> About this task
Gather every line of the records that contains the string "relationship", matching its case exactly.

(Data)

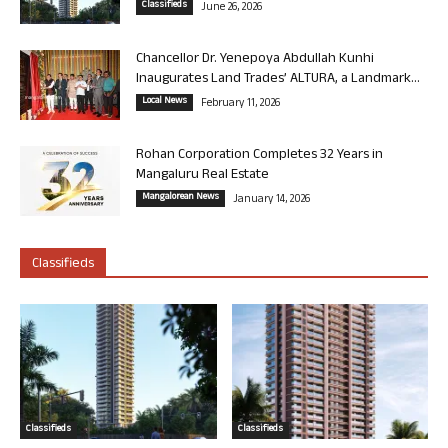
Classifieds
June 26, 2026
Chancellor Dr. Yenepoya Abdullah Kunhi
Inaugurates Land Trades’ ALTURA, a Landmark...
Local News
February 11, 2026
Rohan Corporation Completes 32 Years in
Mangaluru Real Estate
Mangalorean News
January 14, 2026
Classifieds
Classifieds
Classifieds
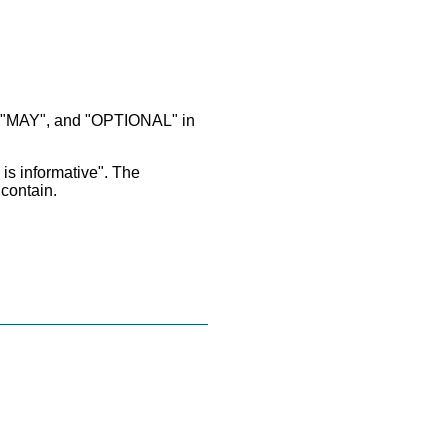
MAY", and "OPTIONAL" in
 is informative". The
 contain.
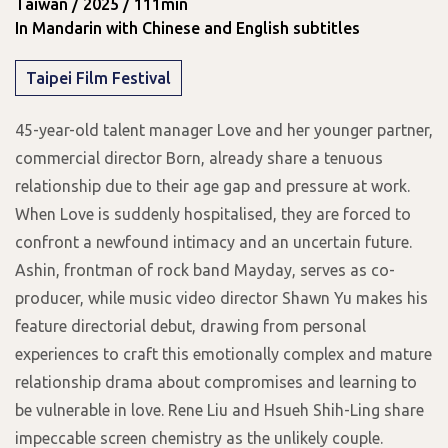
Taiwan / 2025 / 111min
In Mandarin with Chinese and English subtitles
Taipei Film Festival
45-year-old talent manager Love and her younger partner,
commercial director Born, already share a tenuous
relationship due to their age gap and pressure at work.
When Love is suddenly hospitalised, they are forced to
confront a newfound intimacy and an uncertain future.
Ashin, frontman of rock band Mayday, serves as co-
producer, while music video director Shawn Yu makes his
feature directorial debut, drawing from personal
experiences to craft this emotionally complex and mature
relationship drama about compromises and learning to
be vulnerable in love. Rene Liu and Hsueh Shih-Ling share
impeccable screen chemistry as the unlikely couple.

(End Data)

> Answer space
relationship due to their age gap and pressure at work.
relationship drama about compromises and learning to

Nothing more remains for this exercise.